**DESCRIPTION OF THE TASK**
Please give back the listing below word for word, without the images.

**DATA FOR PROCESSING**
-.-.-

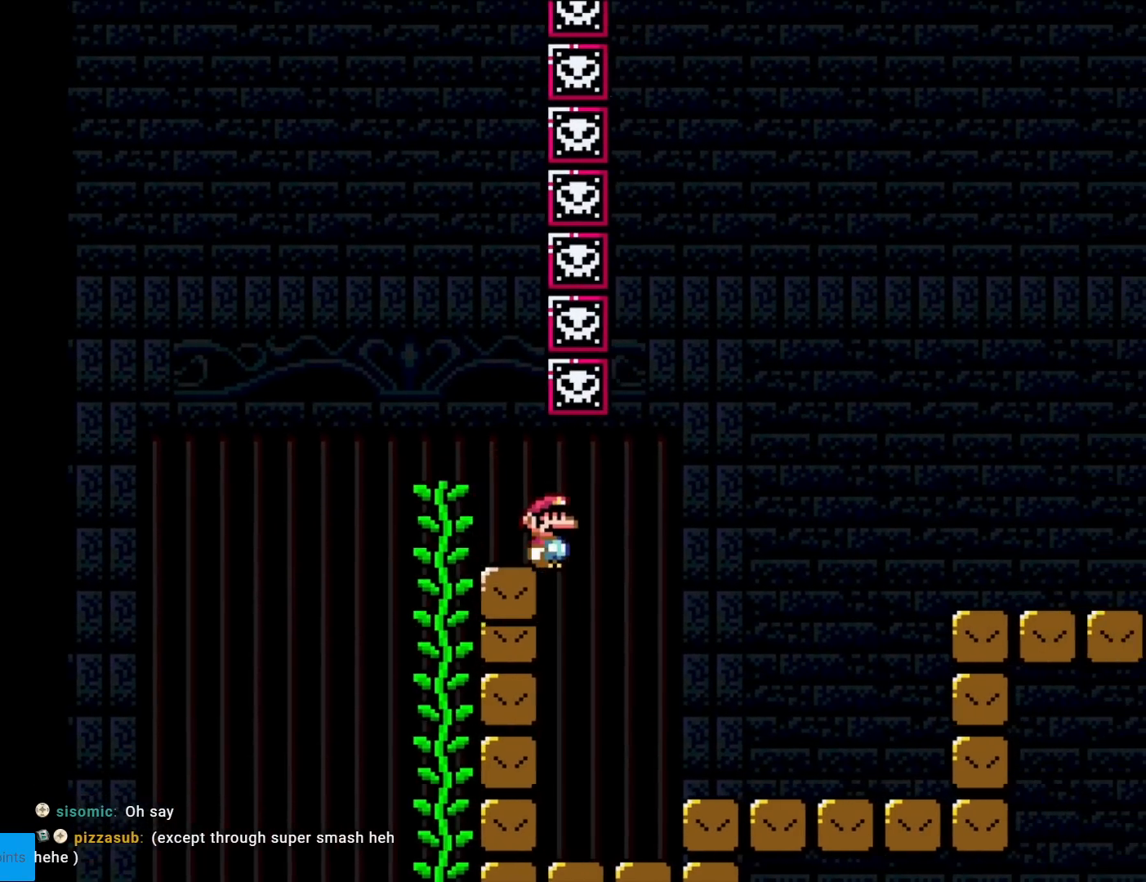
{"buttons": ["B", "Y", "DPAD_RIGHT"], "events": [[434, "B", "down"]]}
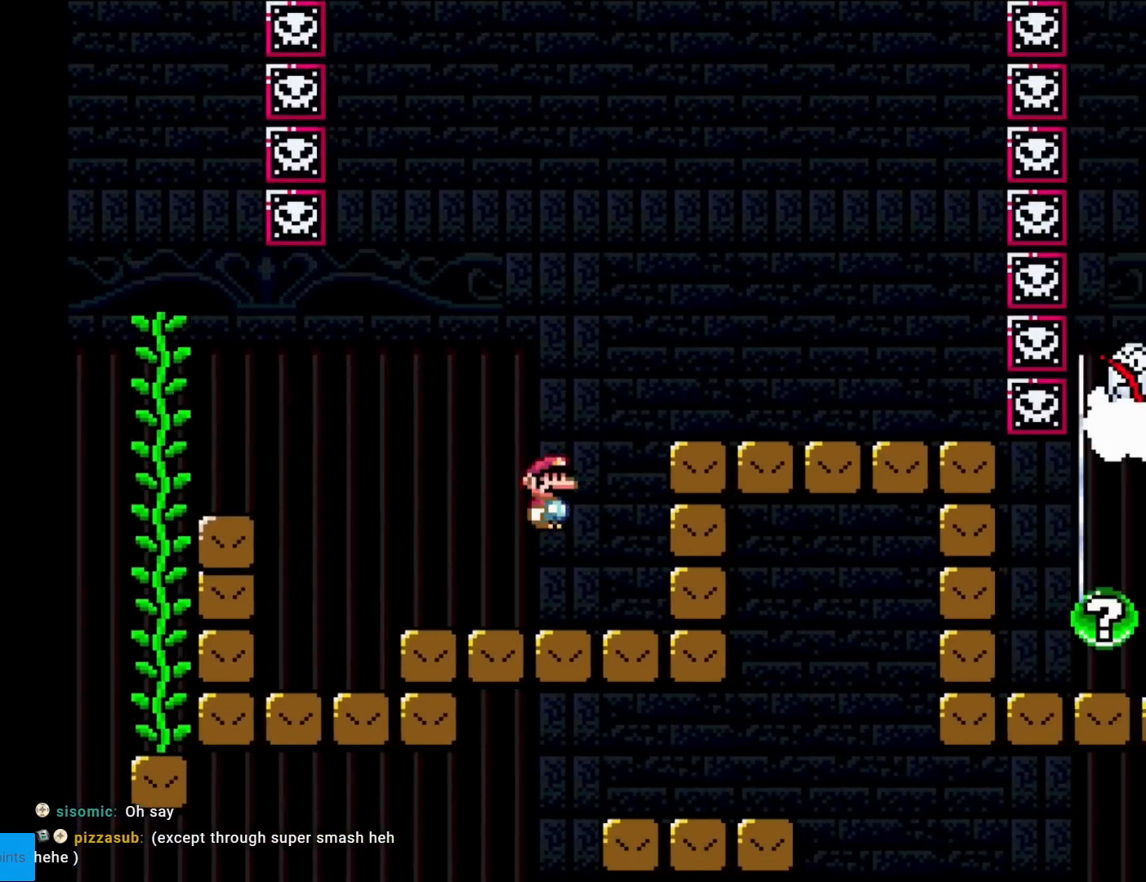
{"buttons": ["X", "DPAD_LEFT"], "events": [[84, "B", "up"], [134, "Y", "up"], [200, "X", "down"], [384, "DPAD_RIGHT", "up"], [401, "DPAD_LEFT", "down"]]}
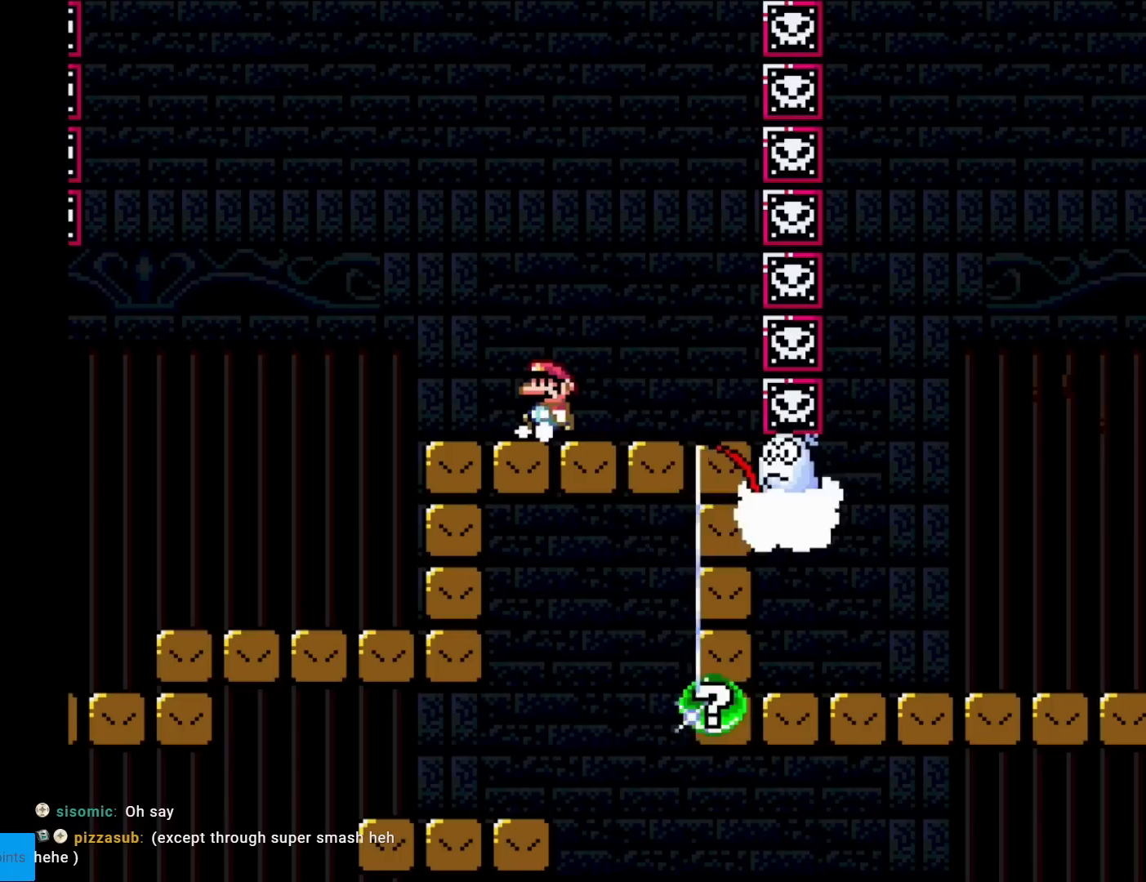
{"buttons": ["A", "X", "DPAD_RIGHT"], "events": [[300, "A", "down"], [367, "DPAD_LEFT", "up"], [484, "DPAD_RIGHT", "down"]]}
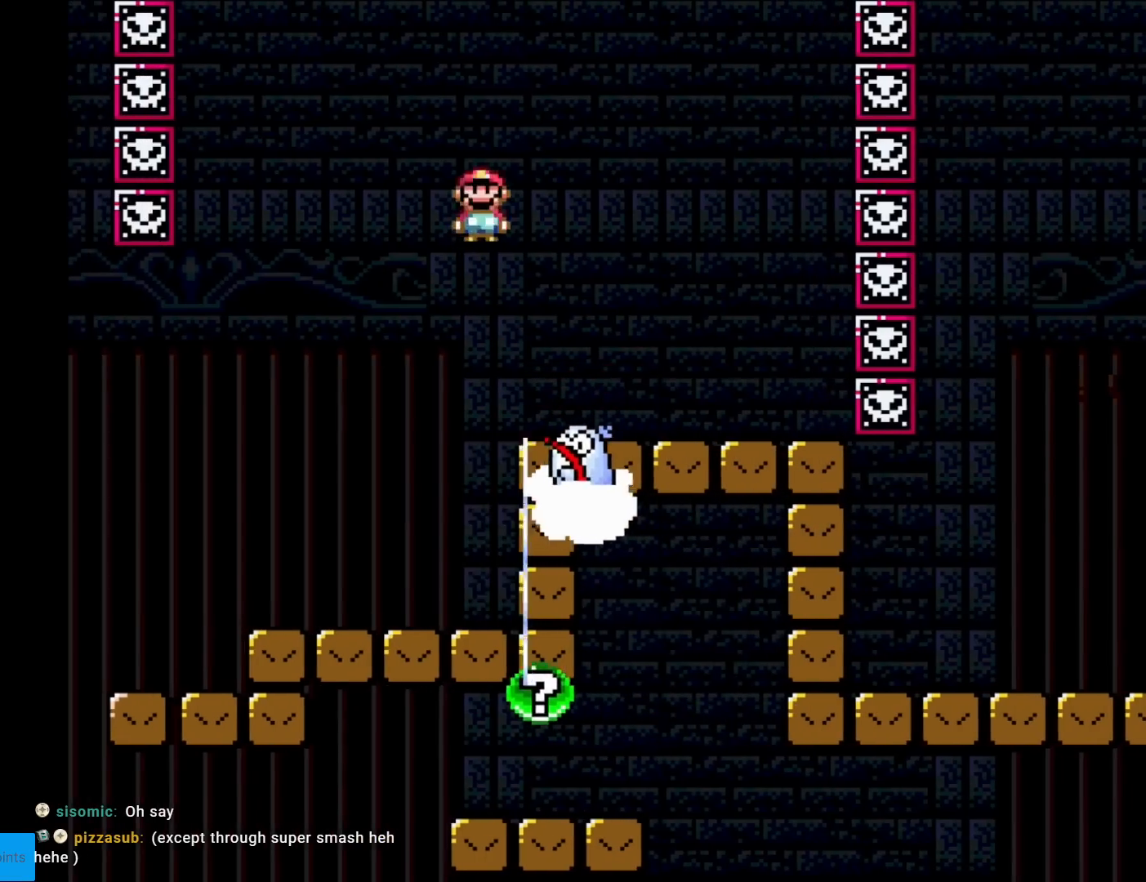
{"buttons": ["X", "DPAD_RIGHT"], "events": [[150, "A", "up"]]}
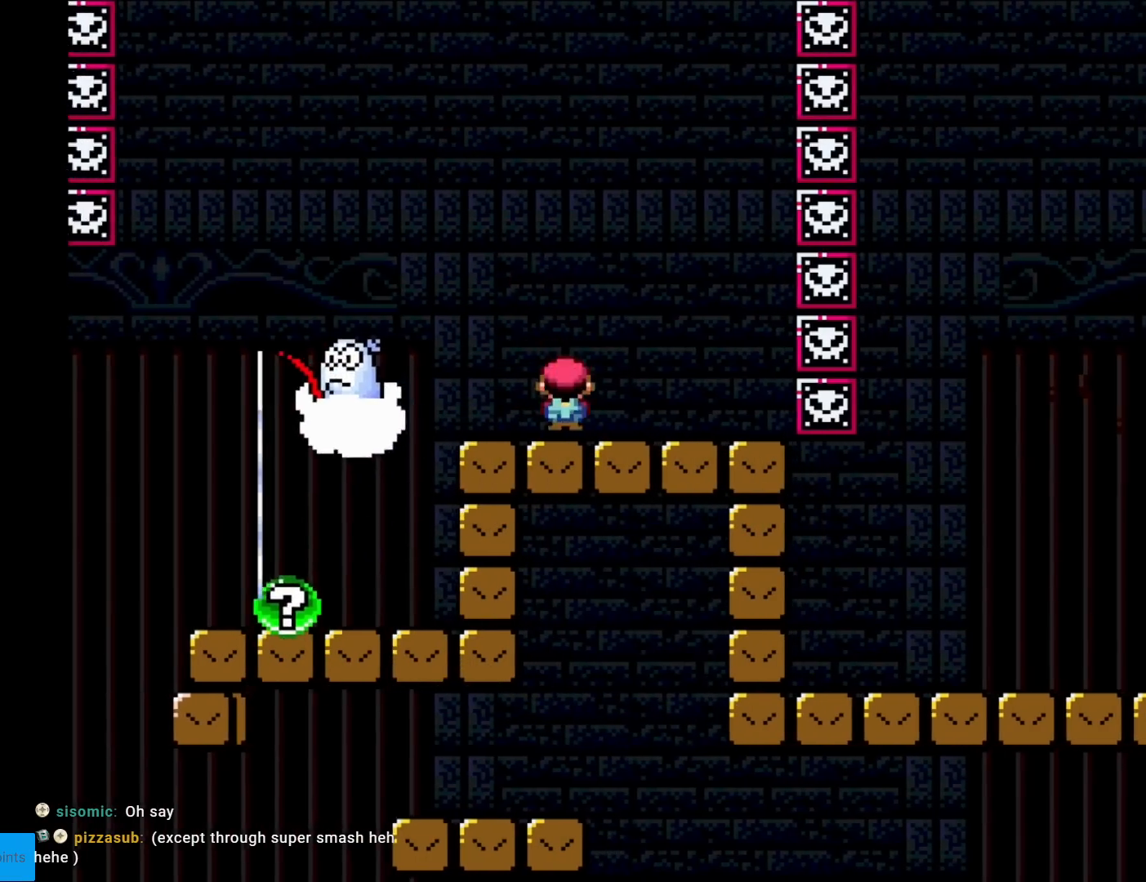
{"buttons": ["X"], "events": [[150, "DPAD_RIGHT", "up"], [184, "DPAD_LEFT", "down"], [317, "DPAD_LEFT", "up"], [467, "L1", "down"], [467, "X", "up"], [501, "L1", "up"], [501, "X", "down"]]}
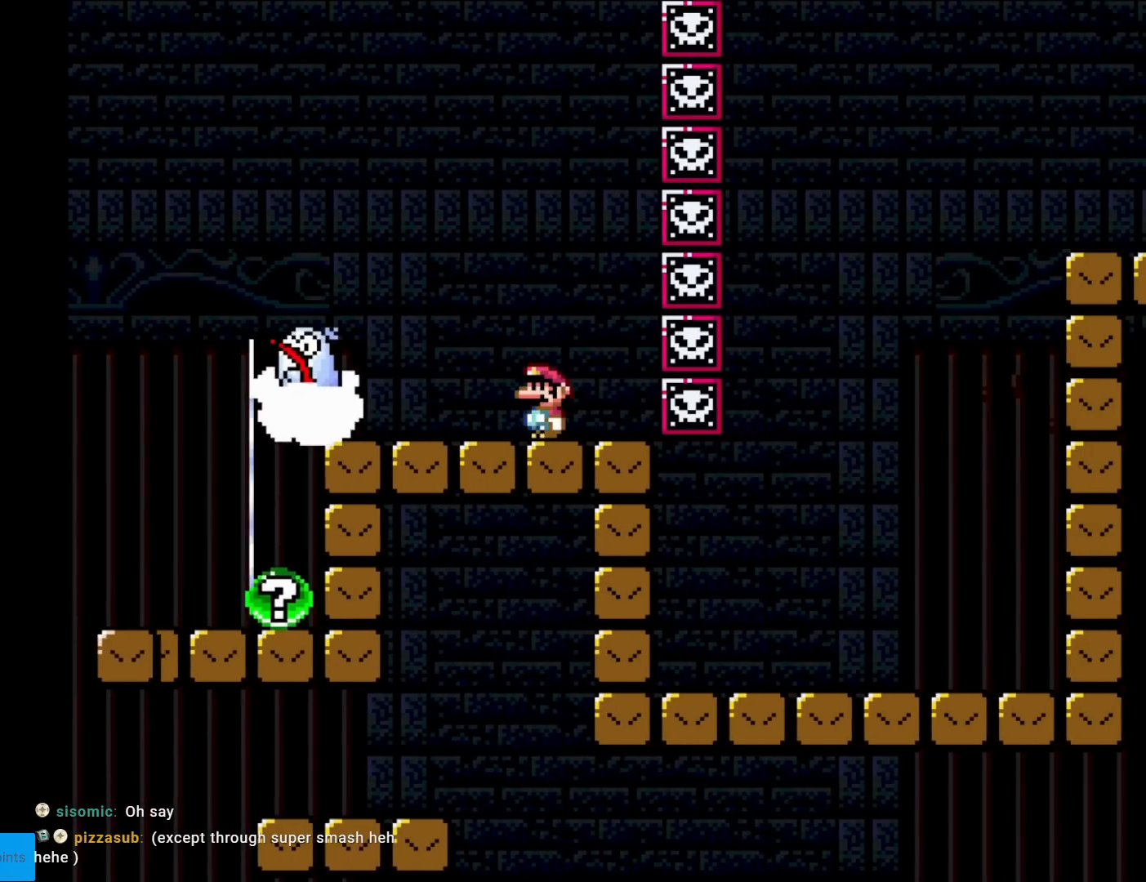
{"buttons": ["A", "X", "DPAD_LEFT"], "events": [[300, "A", "down"], [333, "DPAD_LEFT", "down"]]}
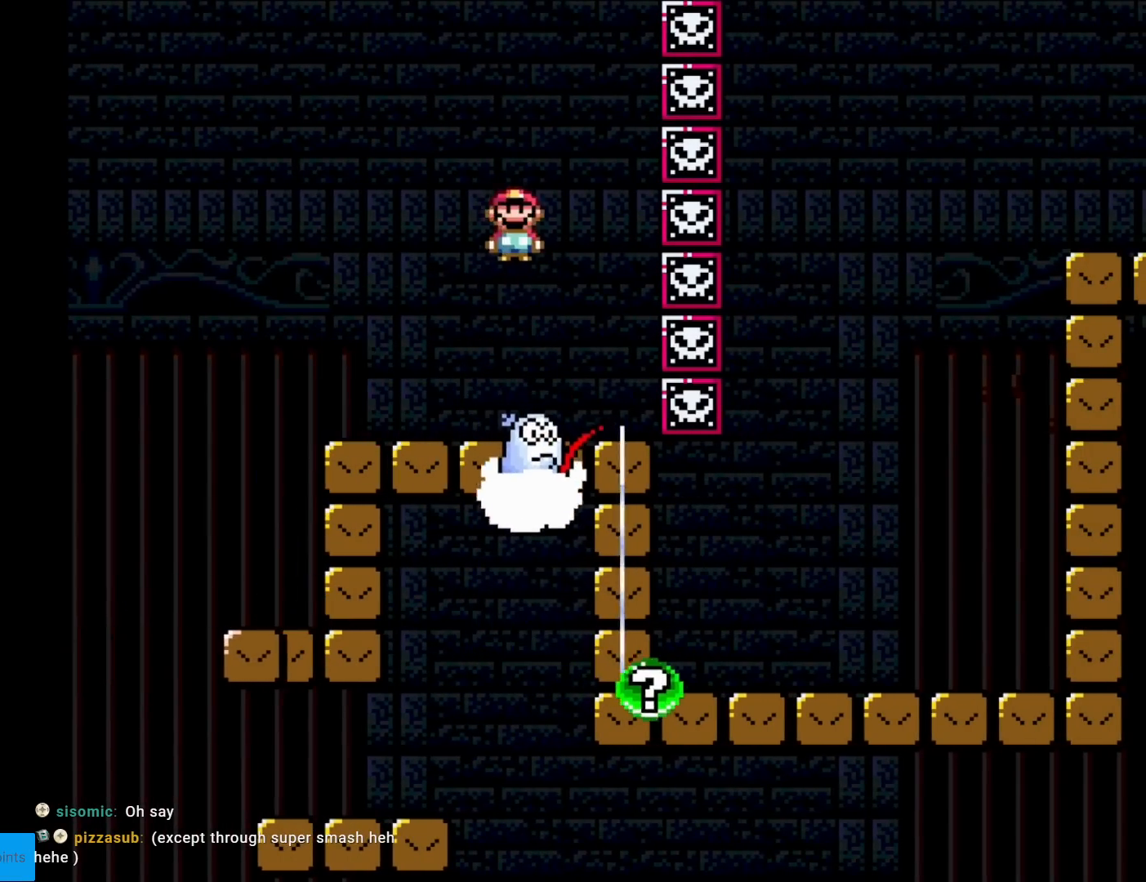
{"buttons": ["A", "X", "DPAD_RIGHT"], "events": [[83, "A", "up"], [284, "A", "down"], [417, "DPAD_LEFT", "up"], [451, "DPAD_RIGHT", "down"]]}
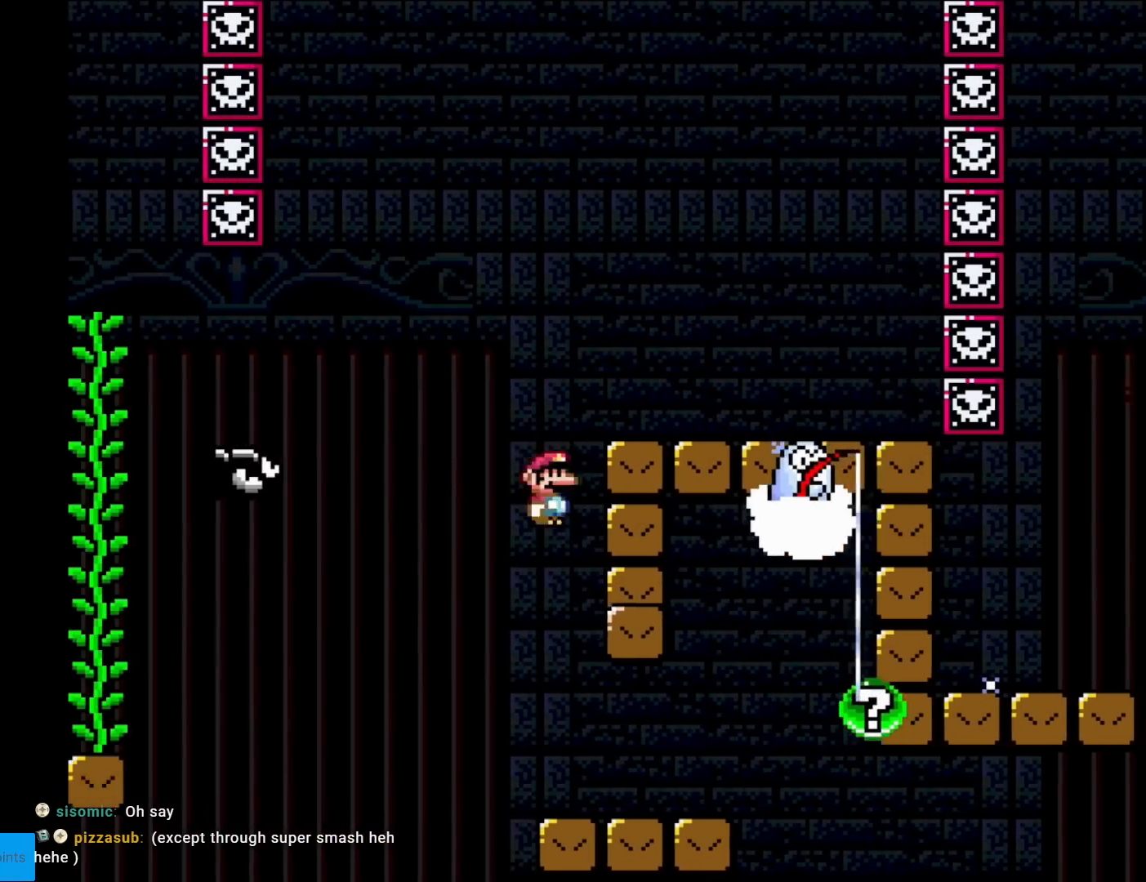
{"buttons": ["X"], "events": [[333, "DPAD_RIGHT", "up"], [400, "A", "up"]]}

-.-.-

**OUTPUT FOR THIS TASK**
{"buttons": ["B", "Y", "DPAD_RIGHT"], "events": [[434, "B", "down"]]}
{"buttons": ["X", "DPAD_LEFT"], "events": [[84, "B", "up"], [134, "Y", "up"], [200, "X", "down"], [384, "DPAD_RIGHT", "up"], [401, "DPAD_LEFT", "down"]]}
{"buttons": ["A", "X", "DPAD_RIGHT"], "events": [[300, "A", "down"], [367, "DPAD_LEFT", "up"], [484, "DPAD_RIGHT", "down"]]}
{"buttons": ["X", "DPAD_RIGHT"], "events": [[150, "A", "up"]]}
{"buttons": ["X"], "events": [[150, "DPAD_RIGHT", "up"], [184, "DPAD_LEFT", "down"], [317, "DPAD_LEFT", "up"], [467, "L1", "down"], [467, "X", "up"], [501, "L1", "up"], [501, "X", "down"]]}
{"buttons": ["A", "X", "DPAD_LEFT"], "events": [[300, "A", "down"], [333, "DPAD_LEFT", "down"]]}
{"buttons": ["A", "X", "DPAD_RIGHT"], "events": [[83, "A", "up"], [284, "A", "down"], [417, "DPAD_LEFT", "up"], [451, "DPAD_RIGHT", "down"]]}
{"buttons": ["X"], "events": [[333, "DPAD_RIGHT", "up"], [400, "A", "up"]]}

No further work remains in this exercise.